Солнце на другой стороне, и уже сейчас можно бы зажечь свечу, но от нее остался только фитиль в затвердевшей белой лужице (я знаю это, я держусь за него), так что упомянутый поэт мог бы без особых помех, употребив небольшую гиперболу, назвать это серебряным собором. (Поэт наполовину еврей, но воткнуть сюда синагогу было бы вульгарно и ожидаемо.) Из насекомых на его портрете обнаруживаем только ночную бабочку (откуда она?), которой следовало бы прилететь на пламя свечи. Но поскольку ничего из этого здесь нет, моя метафорическая самоидентификация с ангелом с опаленными крыльями — всего лишь меланхолическая проекция. Опять же, бабочка больше подходит какому-нибудь набоковскому подростку (с разумом, помутившимся от неизрасходованного семени), здесь уместнее ожидать двух-трех одуревших мух, потому что в расползшейся целлофановой упаковке с утра дрожит кусок измученной печенки. И несколько рыбин на тарелке потихоньку начинают чувствовать свою святость…
Анна больше не в состоянии выдерживать медленное развитие этой затянувшейся драмы и считает, что наступил подходящий момент выпустить измученную Златицу из своих объятий, после чего подходит к рыбам и начинает потрошить их, одним движением извлекая через жабры все внутренности. (Мои кошки сейчас волнуются, как перед армагеддонским землетрясением или дождем.)

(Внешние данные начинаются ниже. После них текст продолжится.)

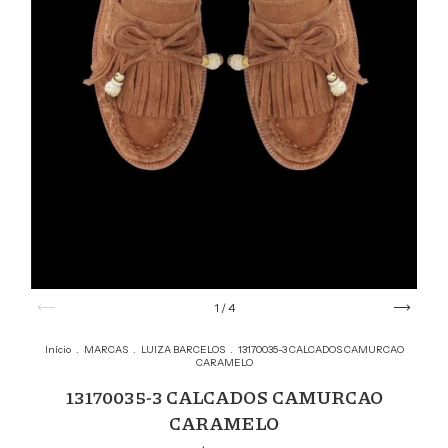
1
/
4
Início
.
MARCAS
.
LUIZA BARCELOS
.
13170035-3 CALCADOS CAMURCAO
CARAMELO
13170035-3 CALCADOS CAMURCAO
CARAMELO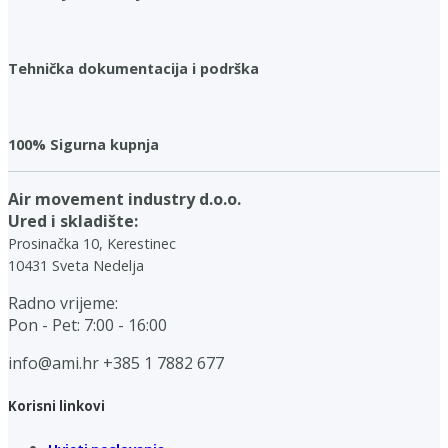
Tehnička dokumentacija i podrška
100% Sigurna kupnja
Air movement industry d.o.o.
Ured i skladište:
Prosinačka 10, Kerestinec
10431 Sveta Nedelja
Radno vrijeme:
Pon - Pet: 7:00 - 16:00
info@ami.hr
+385 1 7882 677
Korisni linkovi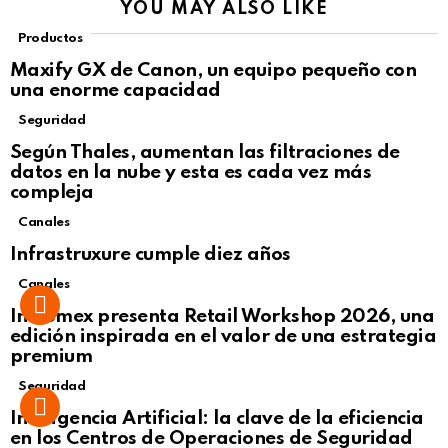
YOU MAY ALSO LIKE
Productos
Maxify GX de Canon, un equipo pequeño con
una enorme capacidad
Seguridad
Según Thales, aumentan las filtraciones de
datos en la nube y esta es cada vez más
compleja
Canales
Infrastruxure cumple diez años
Canales
Intcomex presenta Retail Workshop 2026, una
edición inspirada en el valor de una estrategia
premium
Seguridad
Inteligencia Artificial: la clave de la eficiencia
en los Centros de Operaciones de Seguridad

Златица, все еще всхлипывая, откусывает от яблока, которое так и оставит на бортике раковины. Молча смотрит, как Анна расправляется с побледневшими форелями. В открытое окно (которое ведет в никуда) слышит детский визг и бешеные удары молотка. Анна щурится, с напряженной гримасой (высунула и прикусила толстый язык), пытаясь выскрести последние слизистые остатки рыбьей утробы, скользящие меж ее пальцев.
Дай мне нож, — приказывает она.
Златица берет нож (с кончика которого стекает кровавая капля), останавливается и спокойно говорит, что отрежет ей язык, если она еще хоть раз упомянет ее ребенка. Тетка не может вымолвить ни слова. Анна смотрит на рыбу в руке и безвольно позволяет ей упасть на фарфор. Три рыбки лежат на тарелке, готовые накормить мир. Анна улыбается, вытирает о себя руки, нюхает их, после чего садится, чувствуя себя, как рыба в клетке, как первый христианин в каких-то надземных катакомбах. Поднимает книгу в черном переплете, которую Златица оставила у шкафчика. Открывает ее, и, углубившись в чтение, потихоньку клюет носом.